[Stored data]
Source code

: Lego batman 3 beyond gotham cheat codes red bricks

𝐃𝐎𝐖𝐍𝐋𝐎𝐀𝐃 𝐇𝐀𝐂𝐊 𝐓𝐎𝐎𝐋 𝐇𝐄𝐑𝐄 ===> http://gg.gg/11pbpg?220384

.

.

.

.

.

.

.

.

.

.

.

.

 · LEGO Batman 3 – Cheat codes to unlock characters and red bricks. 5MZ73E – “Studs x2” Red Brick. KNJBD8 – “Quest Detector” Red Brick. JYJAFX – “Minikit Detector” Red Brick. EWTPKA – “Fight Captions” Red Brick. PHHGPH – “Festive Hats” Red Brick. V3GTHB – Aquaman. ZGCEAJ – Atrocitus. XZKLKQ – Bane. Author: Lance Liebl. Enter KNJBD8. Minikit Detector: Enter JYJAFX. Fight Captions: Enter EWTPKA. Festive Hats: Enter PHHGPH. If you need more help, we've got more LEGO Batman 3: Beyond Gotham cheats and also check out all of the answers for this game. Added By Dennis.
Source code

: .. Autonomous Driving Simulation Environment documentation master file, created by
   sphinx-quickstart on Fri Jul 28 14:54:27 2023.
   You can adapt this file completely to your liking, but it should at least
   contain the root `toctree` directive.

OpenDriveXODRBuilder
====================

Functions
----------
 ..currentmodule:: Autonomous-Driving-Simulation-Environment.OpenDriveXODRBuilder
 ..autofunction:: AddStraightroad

Task requirements:
The records shown above are to be retyped exactly, with none omitted.

Solution to this task:
Source code

: Lego batman 3 beyond gotham cheat codes red bricks

𝐃𝐎𝐖𝐍𝐋𝐎𝐀𝐃 𝐇𝐀𝐂𝐊 𝐓𝐎𝐎𝐋 𝐇𝐄𝐑𝐄 ===> http://gg.gg/11pbpg?220384

.

.

.

.

.

.

.

.

.

.

.

.

 · LEGO Batman 3 – Cheat codes to unlock characters and red bricks. 5MZ73E – “Studs x2” Red Brick. KNJBD8 – “Quest Detector” Red Brick. JYJAFX – “Minikit Detector” Red Brick. EWTPKA – “Fight Captions” Red Brick. PHHGPH – “Festive Hats” Red Brick. V3GTHB – Aquaman. ZGCEAJ – Atrocitus. XZKLKQ – Bane. Author: Lance Liebl. Enter KNJBD8. Minikit Detector: Enter JYJAFX. Fight Captions: Enter EWTPKA. Festive Hats: Enter PHHGPH. If you need more help, we've got more LEGO Batman 3: Beyond Gotham cheats and also check out all of the answers for this game. Added By Dennis.
Source code

: .. Autonomous Driving Simulation Environment documentation master file, created by
   sphinx-quickstart on Fri Jul 28 14:54:27 2023.
   You can adapt this file completely to your liking, but it should at least
   contain the root `toctree` directive.

OpenDriveXODRBuilder
====================

Functions
----------
 ..currentmodule:: Autonomous-Driving-Simulation-Environment.OpenDriveXODRBuilder
 ..autofunction:: AddStraightroad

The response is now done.